Wat is antilichaam M?
Antilichaam M is een andere naam voor immunoglobuline M (IgM). Het is een antilichaam dat wordt gevonden in B-cellen, een van de cellen die een grote rol spelen in het menselijke immuunsysteem. Wanneer een vreemd lichaam of antigeen het lichaam infiltreert, is antilichaam M het eerste antilichaam dat verschijnt.
Antilichamen helpen het immuunsysteem mogelijke gevaren te identificeren, zoals bacteriën of virussen. Hoewel de meeste antilichamen een vergelijkbare basisstructuur hebben, heeft elk type een afzonderlijke vorming van aminozuren aan zijn punt. De unieke tipconfiguratie komt overeen met een vergelijkbare vorming van een specifiek antigeen.

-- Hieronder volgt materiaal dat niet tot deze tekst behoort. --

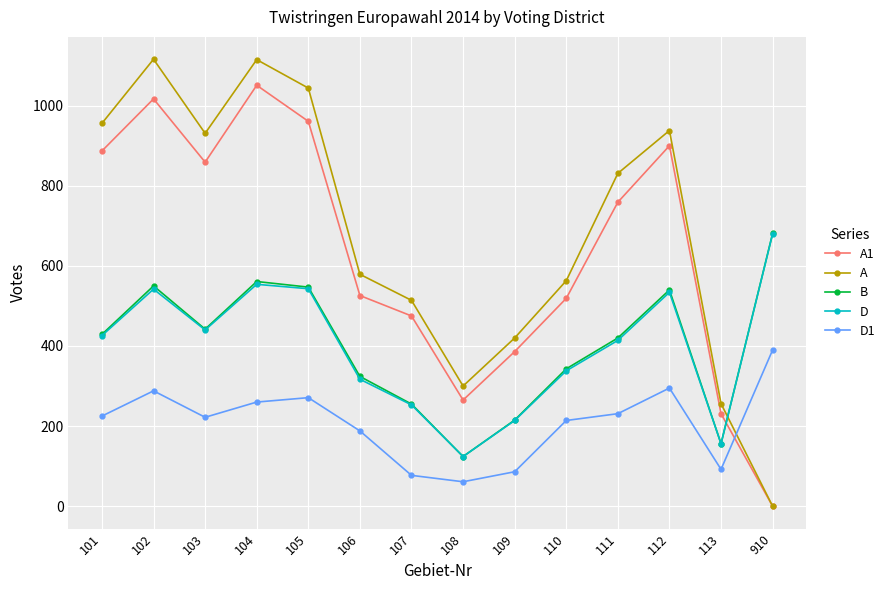

How many values in the A series are below 831?

7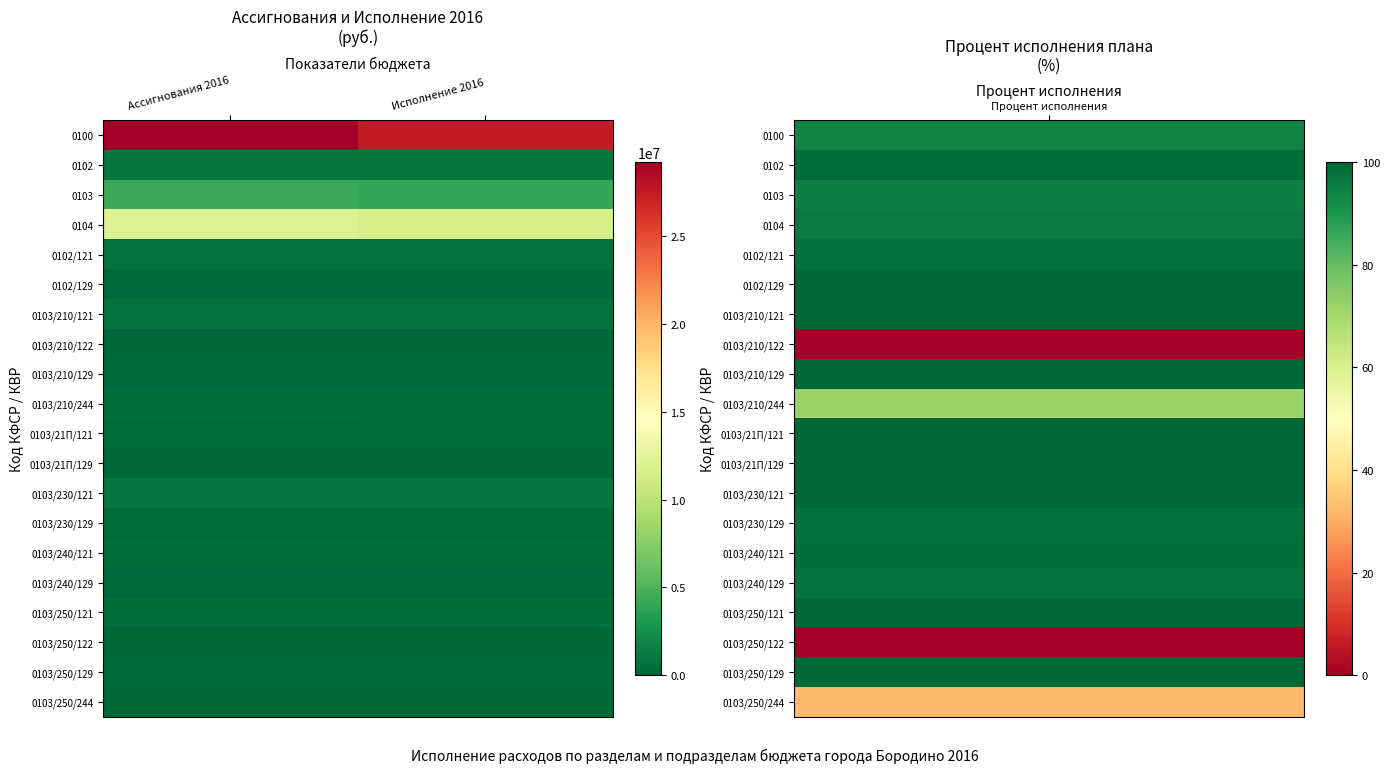

Which has a higher value, Ассигнования 2016 or Исполнение 2016?

Ассигнования 2016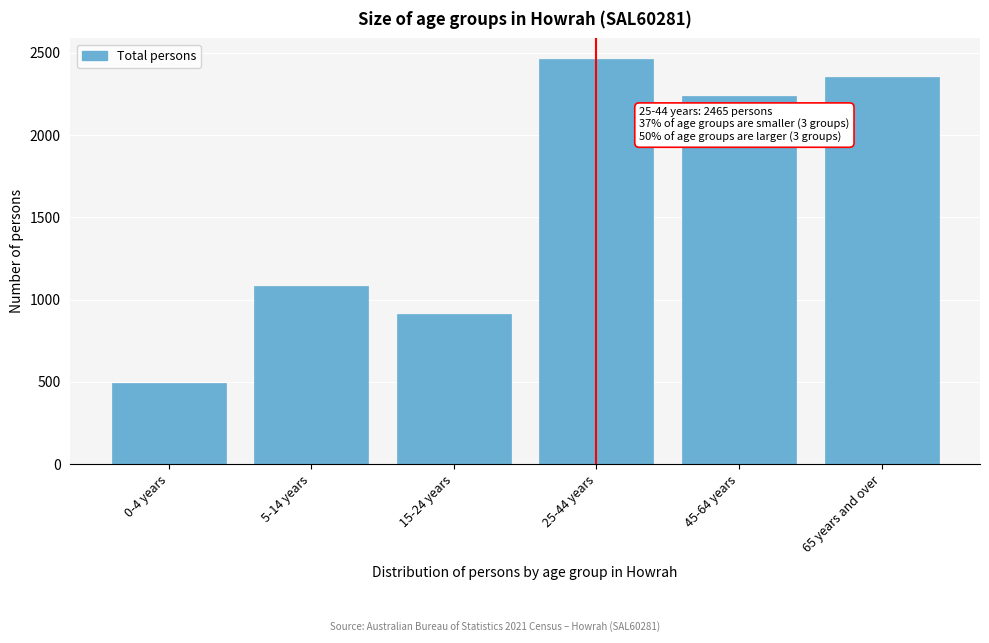

Reading right to left, list all the values displayed in this chart.

65 years and over=2350	45-64 years=2239	25-44 years=2465	15-24 years=915	5-14 years=1084	0-4 years=490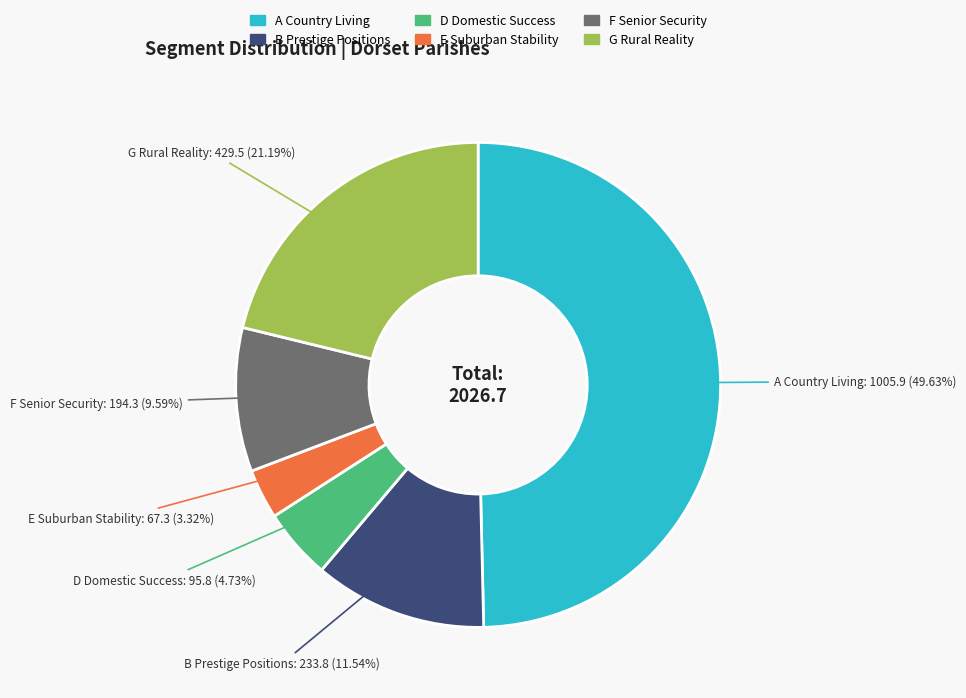

What is the ratio of the value at D Domestic Success to the value at B Prestige Positions?

0.4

Als een antilichaam vergrendelt met zijn specifieke antigeen, wordt het lichaam gewaarschuwd voor de aanwezigheid van een vreemd lichaam, waardoor het immuunsysteem in actie komt.
Antilichaam M is nuttig in de geneeskunde omdat het kan binden aan veel verschillende antigenen, zelfs die van een ziekte die nog nooit eerder in het lichaam is verschenen. Gewoonlijk verschijnt antilichaam M tijdens het beginstadium van bijna elke infectie. Artsen kunnen bloedmonsters van een patiënt nemen om te testen op antilichaam M, waardoor een infectie wordt bevestigd, zelfs als er geen andere symptomen zijn.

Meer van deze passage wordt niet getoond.